Rushdoony was well aware of historical philosophies that were either opposed to his views or were compatible but not identical.  He was well versed in the Catholic philosophy of history as elaborated by Christopher Dawson (and it was from Rushdoony that I first learned of Dawson). He had read extensively from  Eugen Rosenstock-Huessy.  Ernst Kantorowicz had been one of Rushdoony’s instructors and was a major influence on him.  Of course, as he intimates in this book, the “obvious answer, given by Christian faith” was found in the writings of Christian apologist Cornelius Van Til and Dutch philosopher Herman Dooyeweerd.  Having rubbed shoulders with quite a few leading conservative thinkersin the 1950s and 60s, Rushdoony was less inclined to accept the views found in the emerging conservative intellectual movement.  (RJR could not stand Russell Kirk, for example, and he gives his a good lashing in this book.)

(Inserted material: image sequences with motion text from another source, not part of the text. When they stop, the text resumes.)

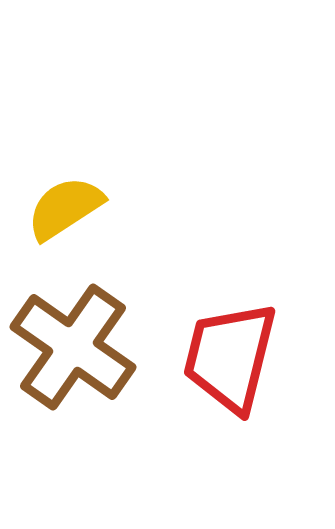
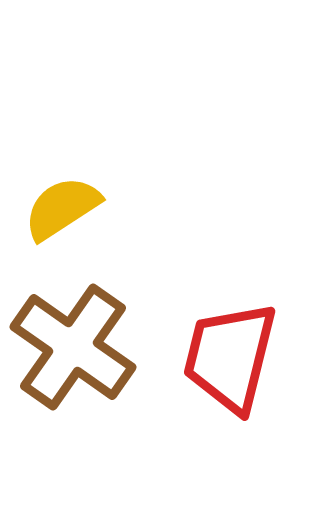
yellow semicircle: moved 3 px left
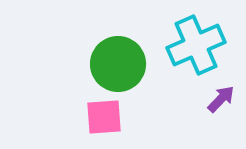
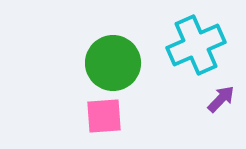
green circle: moved 5 px left, 1 px up
pink square: moved 1 px up
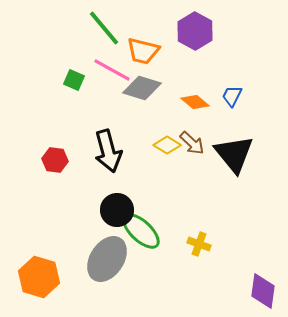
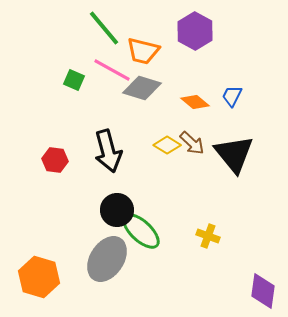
yellow cross: moved 9 px right, 8 px up
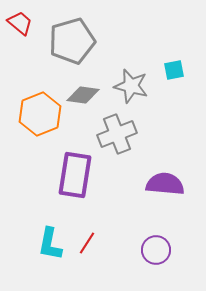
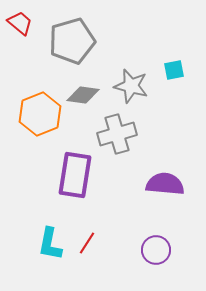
gray cross: rotated 6 degrees clockwise
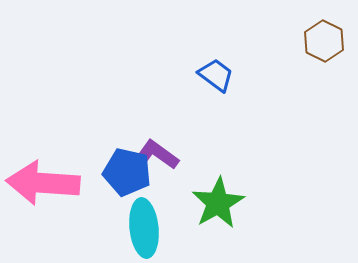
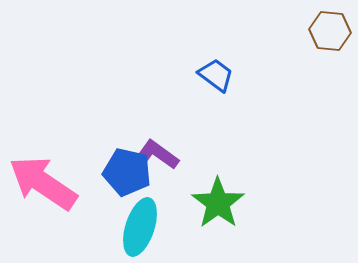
brown hexagon: moved 6 px right, 10 px up; rotated 21 degrees counterclockwise
pink arrow: rotated 30 degrees clockwise
green star: rotated 6 degrees counterclockwise
cyan ellipse: moved 4 px left, 1 px up; rotated 24 degrees clockwise
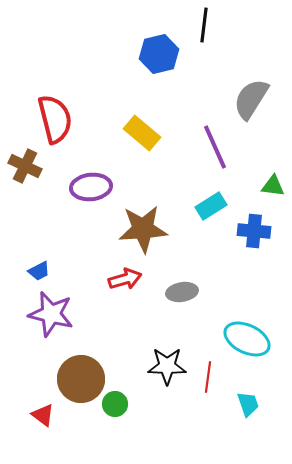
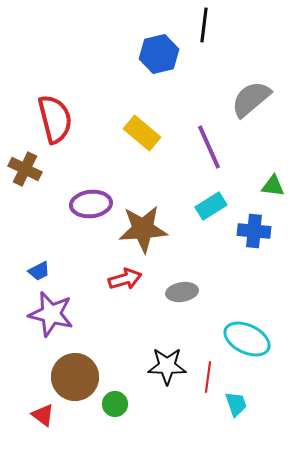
gray semicircle: rotated 18 degrees clockwise
purple line: moved 6 px left
brown cross: moved 3 px down
purple ellipse: moved 17 px down
brown circle: moved 6 px left, 2 px up
cyan trapezoid: moved 12 px left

For the aspiring historian, there are better books that deal with Christian approaches to historical studies, or with the influence of Christians on historical events, or with the history of the Church or particular churches.  This book is not a simple “how to” book, but one that will challenge the reader to think on the connections between the Bible and theology in relationship to history.  As for the now defunct idea that Rushdoony was battling, the connection has to be made between the enemies of the Faith today and the Biblical answers.  Where Rushdoony does not or might not supply the ready made answer, by his reading and primarily by his approach to the Bible, he does give us the method for these times and all times.